"The rotor system is capable of handling large 59 pound tip weights. The lack of bearings and over-stressed bolts make this an attractive helicopter rotor blade idea." Look into the method that is used.

To reduce the vertical dimension of the rotorhub consider replacing the axial pitch bearings with a 3-blade tension-torsion strap. This should result in a slight reduction in the obliquity.

The following talks to the possibility of an aerobatics helicopter. The unloading of lift on teetering rotor heads can cause mast bumping and on articulated multi-blade rotor heads it can cause droop stop bumping. This cannot take place with a absolutely rigid rotor head.

Might the absolutely rigid rotor configuration be unstable in conventional flight and stable in inverted flight? Note that inverted flight will put the tail in the rotors' downwash.

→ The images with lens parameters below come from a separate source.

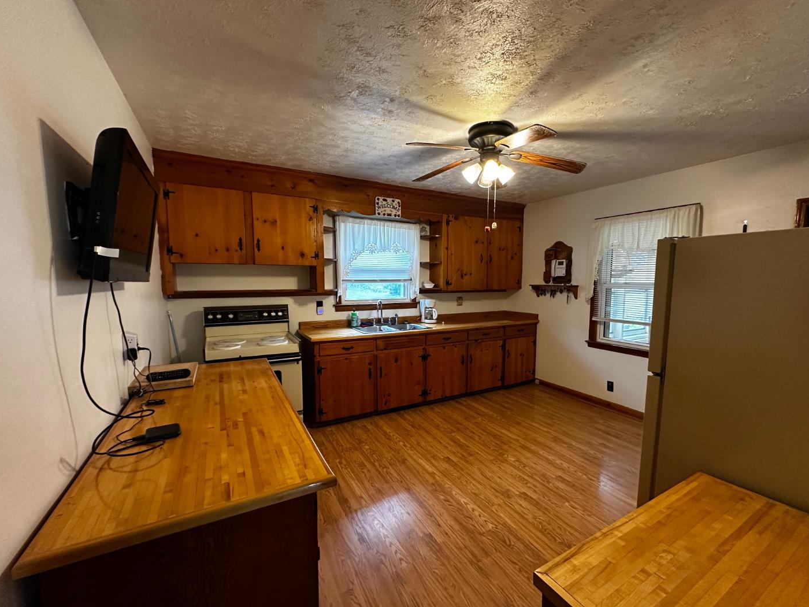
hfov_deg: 98.1
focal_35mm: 15
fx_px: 351
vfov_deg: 81.7
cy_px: 312
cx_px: 418
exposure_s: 1/60
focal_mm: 2.22
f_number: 2.2
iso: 400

Consider using the composite fuselage as the static mast. Assuming that the rigid rotor has less vibration, then why mount the rotor to the drive train and then mount the drive train the fuselage. The drive train plus engine have their own mounting to the fuselage.

Consider manufacturing the hub out of composites.

There might be sound reasons, such as weight and design, for going with elastomeric bearings from the beginning.

The increase in the weight of the helicopter due to having a rigid rotor will be quite high. Is there any way of reducing this weight somewhat by producing the hub out of composite material?